[Work order] Could you output only the lines from the one containing "X117450038Y-93701346D03*" through the last line of the data, both included?

[Text-based design files]

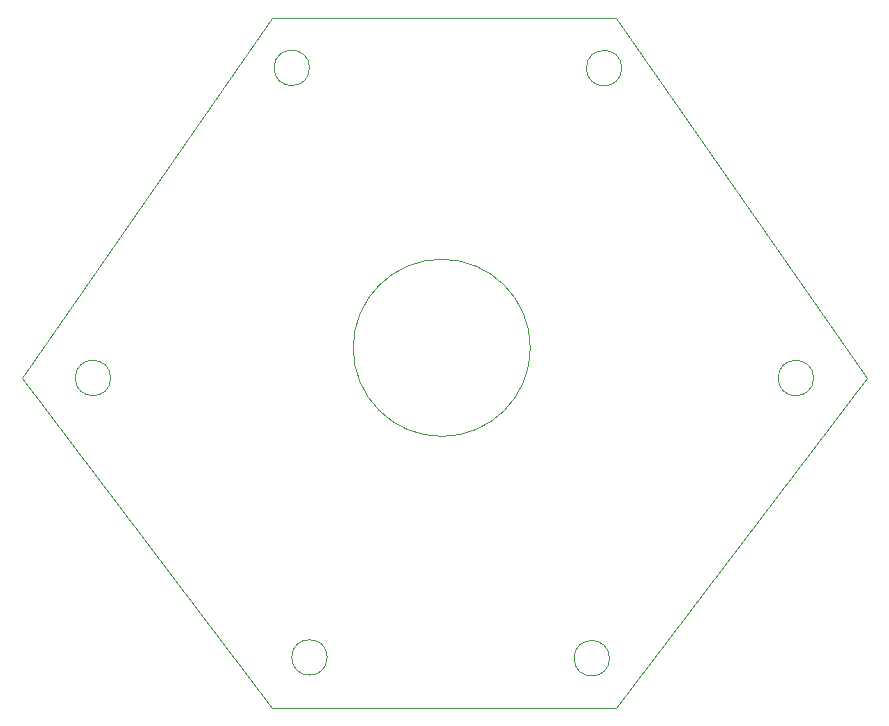
<source format=gbr>
%TF.GenerationSoftware,KiCad,Pcbnew,7.0.6*%
%TF.CreationDate,2023-07-29T19:13:38+05:30*%
%TF.ProjectId,Final_ESA,46696e61-6c5f-4455-9341-2e6b69636164,rev?*%
%TF.SameCoordinates,Original*%
%TF.FileFunction,Profile,NP*%
%FSLAX46Y46*%
G04 Gerber Fmt 4.6, Leading zero omitted, Abs format (unit mm)*
G04 Created by KiCad (PCBNEW 7.0.6) date 2023-07-29 19:13:38*
%MOMM*%
%LPD*%
G01*
G04 APERTURE LIST*
%TA.AperFunction,Profile*%
%ADD10C,0.100000*%
%TD*%
G04 APERTURE END LIST*
D10*
X158478554Y-111775550D02*
G75*
G03*
X158478554Y-111775550I-1500000J0D01*
G01*
X142240000Y-85537527D02*
G75*
G03*
X142240000Y-85537527I-1500000J0D01*
G01*
X117300000Y-135428649D02*
G75*
G03*
X117300000Y-135428649I-1500000J0D01*
G01*
X141200000Y-135501232D02*
G75*
G03*
X141200000Y-135501232I-1500000J0D01*
G01*
X115800000Y-85516792D02*
G75*
G03*
X115800000Y-85516792I-1500000J0D01*
G01*
X98966705Y-111770378D02*
G75*
G03*
X98966705Y-111770378I-1500000J0D01*
G01*
X141763104Y-81280000D02*
X163002338Y-111760000D01*
X141794206Y-139689633D01*
X112648984Y-139723326D01*
X91440000Y-111760000D01*
X112630853Y-81269633D01*
X141763104Y-81280000D01*
X134500000Y-109220000D02*
G75*
G03*
X134500000Y-109220000I-7500000J0D01*
G01*
M02*

</source>
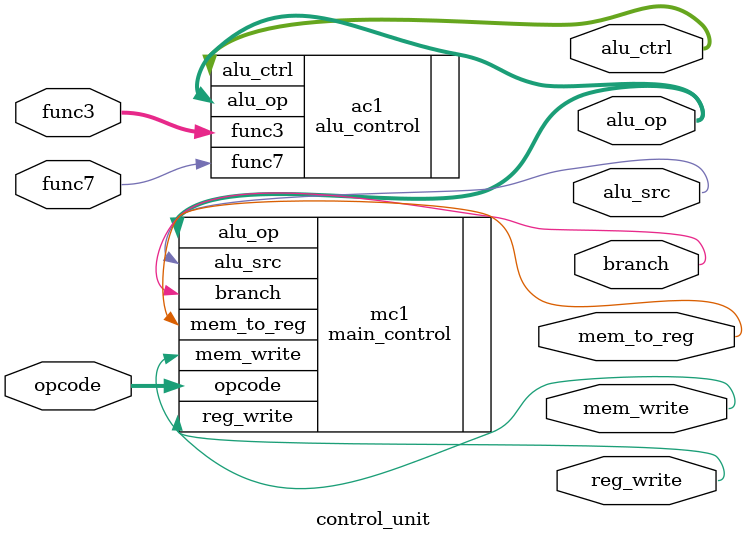
<source format=sv>
`timescale 1ns / 1ps

module control_unit(
    input logic [6:0]opcode,
    input logic func7,
    input logic [2:0]func3,
    output logic reg_write,
    output logic mem_write,
    output logic mem_to_reg,
    output logic [1:0]alu_op,
    output logic alu_src,
    output logic branch,
    output logic [3:0]alu_ctrl
    );
    
    main_control mc1(
        .opcode(opcode),
        .branch(branch),
        .mem_write(mem_write),
        .mem_to_reg(mem_to_reg),
        .alu_src(alu_src),
        .alu_op(alu_op),
        .reg_write(reg_write)
    );
    
    alu_control ac1(
        .func7(func7),
        .func3(func3),
        .alu_op(alu_op),
        .alu_ctrl(alu_ctrl)
    );
    
    
endmodule

</source>
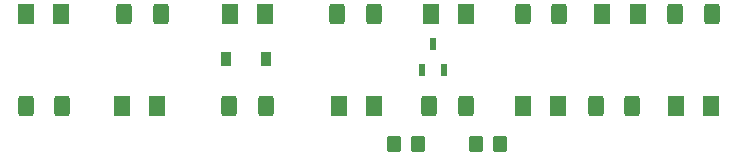
<source format=gbr>
%TF.GenerationSoftware,KiCad,Pcbnew,8.0.6*%
%TF.CreationDate,2025-02-14T22:00:12-04:00*%
%TF.ProjectId,nsec-ctf-sao-2025,6e736563-2d63-4746-962d-73616f2d3230,rev?*%
%TF.SameCoordinates,Original*%
%TF.FileFunction,Paste,Top*%
%TF.FilePolarity,Positive*%
%FSLAX46Y46*%
G04 Gerber Fmt 4.6, Leading zero omitted, Abs format (unit mm)*
G04 Created by KiCad (PCBNEW 8.0.6) date 2025-02-14 22:00:12*
%MOMM*%
%LPD*%
G01*
G04 APERTURE LIST*
G04 Aperture macros list*
%AMRoundRect*
0 Rectangle with rounded corners*
0 $1 Rounding radius*
0 $2 $3 $4 $5 $6 $7 $8 $9 X,Y pos of 4 corners*
0 Add a 4 corners polygon primitive as box body*
4,1,4,$2,$3,$4,$5,$6,$7,$8,$9,$2,$3,0*
0 Add four circle primitives for the rounded corners*
1,1,$1+$1,$2,$3*
1,1,$1+$1,$4,$5*
1,1,$1+$1,$6,$7*
1,1,$1+$1,$8,$9*
0 Add four rect primitives between the rounded corners*
20,1,$1+$1,$2,$3,$4,$5,0*
20,1,$1+$1,$4,$5,$6,$7,0*
20,1,$1+$1,$6,$7,$8,$9,0*
20,1,$1+$1,$8,$9,$2,$3,0*%
G04 Aperture macros list end*
%ADD10RoundRect,0.250001X0.462499X0.624999X-0.462499X0.624999X-0.462499X-0.624999X0.462499X-0.624999X0*%
%ADD11RoundRect,0.250001X-0.462499X-0.624999X0.462499X-0.624999X0.462499X0.624999X-0.462499X0.624999X0*%
%ADD12RoundRect,0.250000X-0.400000X-0.625000X0.400000X-0.625000X0.400000X0.625000X-0.400000X0.625000X0*%
%ADD13RoundRect,0.250000X0.400000X0.625000X-0.400000X0.625000X-0.400000X-0.625000X0.400000X-0.625000X0*%
%ADD14R,0.950013X1.150013*%
%ADD15R,0.532004X1.037490*%
%ADD16RoundRect,0.250000X-0.350000X-0.450000X0.350000X-0.450000X0.350000X0.450000X-0.350000X0.450000X0*%
G04 APERTURE END LIST*
D10*
%TO.C,D5*%
X121237500Y-89000000D03*
X118262500Y-89000000D03*
%TD*%
%TO.C,D2*%
X95062500Y-96750000D03*
X92087500Y-96750000D03*
%TD*%
D11*
%TO.C,D3*%
X101262500Y-89000000D03*
X104237500Y-89000000D03*
%TD*%
D12*
%TO.C,R2*%
X92275000Y-89000000D03*
X95375000Y-89000000D03*
%TD*%
D13*
%TO.C,R4*%
X113425000Y-88987500D03*
X110325000Y-88987500D03*
%TD*%
%TO.C,R6*%
X129125000Y-89000000D03*
X126025000Y-89000000D03*
%TD*%
%TO.C,R7*%
X135300000Y-96750000D03*
X132200000Y-96750000D03*
%TD*%
D14*
%TO.C,D10*%
X104267405Y-92825000D03*
X100882595Y-92825000D03*
%TD*%
D13*
%TO.C,R3*%
X104250000Y-96750000D03*
X101150000Y-96750000D03*
%TD*%
D10*
%TO.C,D1*%
X86932500Y-89000000D03*
X83957500Y-89000000D03*
%TD*%
D15*
%TO.C,U1*%
X117450038Y-93701346D03*
X119349962Y-93701346D03*
X118400000Y-91498654D03*
%TD*%
D11*
%TO.C,D7*%
X132762500Y-89000000D03*
X135737500Y-89000000D03*
%TD*%
%TO.C,D4*%
X110450000Y-96750000D03*
X113425000Y-96750000D03*
%TD*%
D13*
%TO.C,R8*%
X142000000Y-89000000D03*
X138900000Y-89000000D03*
%TD*%
D16*
%TO.C,R9*%
X122050000Y-100000000D03*
X124050000Y-100000000D03*
%TD*%
D12*
%TO.C,R1*%
X83950000Y-96750000D03*
X87050000Y-96750000D03*
%TD*%
D16*
%TO.C,R10*%
X115125000Y-100000000D03*
X117125000Y-100000000D03*
%TD*%
D12*
%TO.C,R5*%
X118075000Y-96750000D03*
X121175000Y-96750000D03*
%TD*%
D11*
%TO.C,D8*%
X138987500Y-96750000D03*
X141962500Y-96750000D03*
%TD*%
%TO.C,D6*%
X126012500Y-96750000D03*
X128987500Y-96750000D03*
%TD*%
M02*

</source>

[Result of the exercise]
X117450038Y-93701346D03*
X119349962Y-93701346D03*
X118400000Y-91498654D03*
%TD*%
D11*
%TO.C,D7*%
X132762500Y-89000000D03*
X135737500Y-89000000D03*
%TD*%
%TO.C,D4*%
X110450000Y-96750000D03*
X113425000Y-96750000D03*
%TD*%
D13*
%TO.C,R8*%
X142000000Y-89000000D03*
X138900000Y-89000000D03*
%TD*%
D16*
%TO.C,R9*%
X122050000Y-100000000D03*
X124050000Y-100000000D03*
%TD*%
D12*
%TO.C,R1*%
X83950000Y-96750000D03*
X87050000Y-96750000D03*
%TD*%
D16*
%TO.C,R10*%
X115125000Y-100000000D03*
X117125000Y-100000000D03*
%TD*%
D12*
%TO.C,R5*%
X118075000Y-96750000D03*
X121175000Y-96750000D03*
%TD*%
D11*
%TO.C,D8*%
X138987500Y-96750000D03*
X141962500Y-96750000D03*
%TD*%
%TO.C,D6*%
X126012500Y-96750000D03*
X128987500Y-96750000D03*
%TD*%
M02*

</source>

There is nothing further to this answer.